I'm mentoring another Google summer of code project - my student will be developing a Mesquite package that will read and display Phenex annotations to character matrices. Getting Phenex to talk to Mesquite is an important, relatively low-hanging fruit for Nexml to enable, and just the sort of thing I've been trying to do with Nexml for a while now.
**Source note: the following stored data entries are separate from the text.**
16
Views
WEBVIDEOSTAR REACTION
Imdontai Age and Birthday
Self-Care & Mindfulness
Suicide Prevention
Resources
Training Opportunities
I will be leaving Kansas at the end of August and headed (indirectly) to NESCent to start an ontology alignment project. I'm hoping to develop something that might be useful as a prototype both to Phenoscape as well as a core component to EthoOntos, the comparative method backend to OwlWatcher.

Monday, May 25, 2009

Minor Ethotools updates

I've put up in-progress versions of the updated OwlWatcher manuals (both pdf and html). There are also some minor site updates. Nothing profound, but perhaps useful if you're trying the release candidate.

Wednesday, May 20, 2009

It is (sort of) done

I've posted Windows and OSX versions of a release candidate for OwlWatcher 0.040. Despite the small version number bump, this release does represent substantial changes and, I hope, improvements. In addition to switching over to the Manchester OWLAPI, there are improvements to project management and video playback. I made this a release candidate because there seem to be people using OwlWatcher and I'm dubious about backward compatibility, so by making this a release candidate I hope people will approach this with more caution and make backups of their work before trying this.

New Project Tab View

New Watch Tab View

Wednesday, January 14, 2009

OwlWatcher and Mesquite releases coming soon

Wayne Maddison has released a beta of Mesquite 2.6 and I think I have finished the transition of OwlWatcher to the OWLAPI. I will be adding a bit of functionality to OwlWatcher before I release, so except the official release of Mesquite 2.6 and OwlWatcher 0.04 about the same time.

I'll have some comments on Mesquite 2.6 later this week. The existing PDAP:PDTREE seems to work fine with the beta of Mesquite 2.6 so there won't be any immediate PDTREE update.